In terms of climate change it’s not a 10 years thing and then methane instantly swaps, it’s a second by second thing where a percentage of existing methane is constantly converted. In steady state new methane from say cow farts 1:1 replaces methane from past cow farts being transformed into CO2. The only difference is an atom of CH4 at 16.043 grams per mol weigh less than an atom of CO2 at 44.009 grams per mol. Though many sources of CH4 start by extracting atmospheric CO2, natural gas leaks don’t.
The critical difference is if we cut net CO2 and hold methane steady the atmosphere stops warming, where cutting methane and CO2 would actually cool the atmosphere.
Put another way NEW sources of methane are different because it takes multiple years to reach an equilibrium. In the first years they have a very big impact, but eventually it falls off until eventually a constant source of CO2 may actually have a larger impact.
Why the US? Shale gas is based on an enormous number of gas wells with a short lifetime each. It's not economical to provide power and compressed air at each of these shale gas wells, so they use the pressure of the natural gas as the energy source to actuate their valves and pump liquids. That means the gas is vented to the atmosphere. And any liquids storage is in tanks which have no blanketing, so any evaporation and associated gas goes straight to the atmosphere.

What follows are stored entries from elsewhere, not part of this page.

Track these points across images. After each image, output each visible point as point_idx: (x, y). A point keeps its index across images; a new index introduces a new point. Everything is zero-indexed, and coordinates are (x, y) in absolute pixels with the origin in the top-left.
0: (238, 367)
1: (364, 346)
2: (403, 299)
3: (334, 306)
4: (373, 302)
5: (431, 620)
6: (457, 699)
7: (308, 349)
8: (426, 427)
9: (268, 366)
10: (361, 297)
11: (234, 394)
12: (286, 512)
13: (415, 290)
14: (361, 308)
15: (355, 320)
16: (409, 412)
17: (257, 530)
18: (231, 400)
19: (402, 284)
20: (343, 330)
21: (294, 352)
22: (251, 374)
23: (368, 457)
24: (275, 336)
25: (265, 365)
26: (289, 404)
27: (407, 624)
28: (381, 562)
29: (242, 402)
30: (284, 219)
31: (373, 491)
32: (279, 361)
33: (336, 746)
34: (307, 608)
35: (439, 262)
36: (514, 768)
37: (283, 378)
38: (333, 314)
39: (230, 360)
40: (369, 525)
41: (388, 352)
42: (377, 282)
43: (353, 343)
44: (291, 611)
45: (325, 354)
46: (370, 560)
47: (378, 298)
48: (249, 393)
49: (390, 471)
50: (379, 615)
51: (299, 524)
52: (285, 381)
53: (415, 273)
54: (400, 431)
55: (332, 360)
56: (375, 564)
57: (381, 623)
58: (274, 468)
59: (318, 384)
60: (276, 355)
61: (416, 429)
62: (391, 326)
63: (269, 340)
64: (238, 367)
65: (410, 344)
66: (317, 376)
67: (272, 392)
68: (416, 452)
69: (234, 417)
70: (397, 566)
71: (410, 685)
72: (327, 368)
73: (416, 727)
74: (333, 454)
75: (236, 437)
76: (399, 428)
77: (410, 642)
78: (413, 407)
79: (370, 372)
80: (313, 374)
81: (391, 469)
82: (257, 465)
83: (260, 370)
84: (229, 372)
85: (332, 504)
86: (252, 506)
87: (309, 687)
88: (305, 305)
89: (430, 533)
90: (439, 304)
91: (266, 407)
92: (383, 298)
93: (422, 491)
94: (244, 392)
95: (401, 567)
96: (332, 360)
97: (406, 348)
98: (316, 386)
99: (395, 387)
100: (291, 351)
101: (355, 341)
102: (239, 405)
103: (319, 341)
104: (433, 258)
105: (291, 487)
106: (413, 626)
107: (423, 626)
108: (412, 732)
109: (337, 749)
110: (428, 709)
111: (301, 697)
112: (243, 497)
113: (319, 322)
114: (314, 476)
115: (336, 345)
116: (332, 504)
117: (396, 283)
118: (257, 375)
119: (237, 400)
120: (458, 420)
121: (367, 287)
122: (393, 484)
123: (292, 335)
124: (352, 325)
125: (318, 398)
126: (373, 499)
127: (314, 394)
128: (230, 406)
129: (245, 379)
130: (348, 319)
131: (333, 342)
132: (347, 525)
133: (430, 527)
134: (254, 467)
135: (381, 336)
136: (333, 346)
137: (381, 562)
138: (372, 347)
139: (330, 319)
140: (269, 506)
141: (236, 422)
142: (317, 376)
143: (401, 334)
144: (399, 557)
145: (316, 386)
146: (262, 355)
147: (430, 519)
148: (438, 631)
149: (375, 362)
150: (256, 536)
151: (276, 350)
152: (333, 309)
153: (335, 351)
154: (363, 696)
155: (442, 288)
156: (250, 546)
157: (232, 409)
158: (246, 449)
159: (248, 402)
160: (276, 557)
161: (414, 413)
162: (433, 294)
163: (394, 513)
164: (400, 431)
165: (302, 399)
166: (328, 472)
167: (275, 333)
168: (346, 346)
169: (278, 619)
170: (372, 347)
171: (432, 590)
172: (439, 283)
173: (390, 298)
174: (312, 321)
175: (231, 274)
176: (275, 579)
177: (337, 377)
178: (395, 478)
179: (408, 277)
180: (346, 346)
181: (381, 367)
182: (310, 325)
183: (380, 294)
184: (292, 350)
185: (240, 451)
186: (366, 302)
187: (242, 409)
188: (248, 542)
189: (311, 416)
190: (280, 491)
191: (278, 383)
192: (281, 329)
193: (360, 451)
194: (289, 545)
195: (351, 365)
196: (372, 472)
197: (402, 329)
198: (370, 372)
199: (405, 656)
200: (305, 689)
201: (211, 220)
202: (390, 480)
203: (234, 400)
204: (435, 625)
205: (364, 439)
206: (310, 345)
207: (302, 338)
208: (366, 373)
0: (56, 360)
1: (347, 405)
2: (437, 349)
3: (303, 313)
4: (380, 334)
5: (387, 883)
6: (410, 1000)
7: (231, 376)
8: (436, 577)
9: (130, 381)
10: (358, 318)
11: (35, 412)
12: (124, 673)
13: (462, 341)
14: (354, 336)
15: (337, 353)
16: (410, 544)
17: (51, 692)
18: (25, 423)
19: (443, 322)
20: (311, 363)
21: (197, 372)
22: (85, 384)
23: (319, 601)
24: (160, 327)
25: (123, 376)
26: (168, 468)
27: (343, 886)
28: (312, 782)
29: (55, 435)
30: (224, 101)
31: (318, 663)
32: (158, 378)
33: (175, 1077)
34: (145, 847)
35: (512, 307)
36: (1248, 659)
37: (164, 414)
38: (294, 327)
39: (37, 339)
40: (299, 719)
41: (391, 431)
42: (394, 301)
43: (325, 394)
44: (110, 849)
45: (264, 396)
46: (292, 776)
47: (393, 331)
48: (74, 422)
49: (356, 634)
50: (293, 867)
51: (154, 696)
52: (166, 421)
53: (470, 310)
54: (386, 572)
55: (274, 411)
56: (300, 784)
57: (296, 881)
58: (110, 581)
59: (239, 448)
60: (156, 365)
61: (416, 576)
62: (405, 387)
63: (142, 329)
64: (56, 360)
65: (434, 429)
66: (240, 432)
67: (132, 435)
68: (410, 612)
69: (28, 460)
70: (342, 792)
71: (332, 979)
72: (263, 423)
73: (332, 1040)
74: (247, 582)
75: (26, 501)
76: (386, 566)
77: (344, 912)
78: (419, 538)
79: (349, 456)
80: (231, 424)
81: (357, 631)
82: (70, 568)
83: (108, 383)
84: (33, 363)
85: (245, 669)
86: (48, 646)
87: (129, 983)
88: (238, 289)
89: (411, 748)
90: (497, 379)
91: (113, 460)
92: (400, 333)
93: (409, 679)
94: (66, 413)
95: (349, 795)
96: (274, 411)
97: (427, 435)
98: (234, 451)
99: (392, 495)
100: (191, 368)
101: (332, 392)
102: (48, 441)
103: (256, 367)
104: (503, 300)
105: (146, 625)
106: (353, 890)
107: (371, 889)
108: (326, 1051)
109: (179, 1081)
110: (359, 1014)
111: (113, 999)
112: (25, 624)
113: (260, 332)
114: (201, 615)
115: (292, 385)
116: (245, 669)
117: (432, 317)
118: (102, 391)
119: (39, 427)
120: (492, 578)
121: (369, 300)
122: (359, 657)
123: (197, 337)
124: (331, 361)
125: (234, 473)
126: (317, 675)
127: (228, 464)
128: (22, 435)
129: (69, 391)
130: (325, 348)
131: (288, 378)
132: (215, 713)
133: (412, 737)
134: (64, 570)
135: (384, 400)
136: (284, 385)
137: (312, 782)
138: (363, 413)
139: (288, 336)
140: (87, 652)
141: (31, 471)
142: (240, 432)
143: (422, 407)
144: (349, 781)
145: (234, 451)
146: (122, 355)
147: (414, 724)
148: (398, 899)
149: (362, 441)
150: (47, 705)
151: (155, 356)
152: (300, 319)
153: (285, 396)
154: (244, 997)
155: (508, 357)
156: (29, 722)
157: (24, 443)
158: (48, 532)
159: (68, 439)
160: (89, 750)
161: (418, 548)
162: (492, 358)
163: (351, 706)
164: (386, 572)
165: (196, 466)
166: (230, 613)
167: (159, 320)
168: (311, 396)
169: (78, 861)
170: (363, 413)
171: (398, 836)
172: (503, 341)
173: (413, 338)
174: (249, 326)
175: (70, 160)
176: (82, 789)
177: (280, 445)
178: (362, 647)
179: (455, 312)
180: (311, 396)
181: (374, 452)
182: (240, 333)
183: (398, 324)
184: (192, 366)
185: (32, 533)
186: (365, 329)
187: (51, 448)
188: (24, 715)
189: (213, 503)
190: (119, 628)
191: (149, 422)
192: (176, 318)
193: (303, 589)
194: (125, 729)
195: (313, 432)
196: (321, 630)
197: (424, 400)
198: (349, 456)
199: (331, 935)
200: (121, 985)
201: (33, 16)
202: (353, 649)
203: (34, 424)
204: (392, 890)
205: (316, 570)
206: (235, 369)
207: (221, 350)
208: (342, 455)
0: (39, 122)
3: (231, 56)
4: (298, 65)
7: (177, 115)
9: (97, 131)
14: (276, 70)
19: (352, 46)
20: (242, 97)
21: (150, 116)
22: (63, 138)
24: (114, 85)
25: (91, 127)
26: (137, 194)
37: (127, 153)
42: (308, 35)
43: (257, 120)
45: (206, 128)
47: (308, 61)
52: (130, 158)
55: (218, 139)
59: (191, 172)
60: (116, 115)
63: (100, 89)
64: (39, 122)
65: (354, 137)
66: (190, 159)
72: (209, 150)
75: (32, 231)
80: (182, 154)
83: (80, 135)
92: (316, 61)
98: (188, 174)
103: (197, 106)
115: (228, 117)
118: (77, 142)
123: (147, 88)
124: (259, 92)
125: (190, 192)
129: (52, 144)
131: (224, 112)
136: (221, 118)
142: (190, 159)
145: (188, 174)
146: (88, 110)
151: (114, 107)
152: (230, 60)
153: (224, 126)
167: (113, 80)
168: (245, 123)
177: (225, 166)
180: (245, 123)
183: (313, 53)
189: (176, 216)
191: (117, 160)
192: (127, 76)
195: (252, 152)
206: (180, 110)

US shale gas has incredibly high methane intensity. Not quite as bad as Russia, but worse than the rest of the world, including Saudia Arabia.
LNG plants themselves tend to have fairly low methane emissions. If you go to Qatar or Australia, the other two leading LNG exporters, their CO2 emissions will be high, but due to their upstream facilities they will have a tiny fraction of the methane emissions of US production.
But it's cheaper and easier to just engage in finger-wagging, pledges and vague ESG-inspired aspirations that to pay more for less-GHG-intensive LNG, so nothing will change in the short term.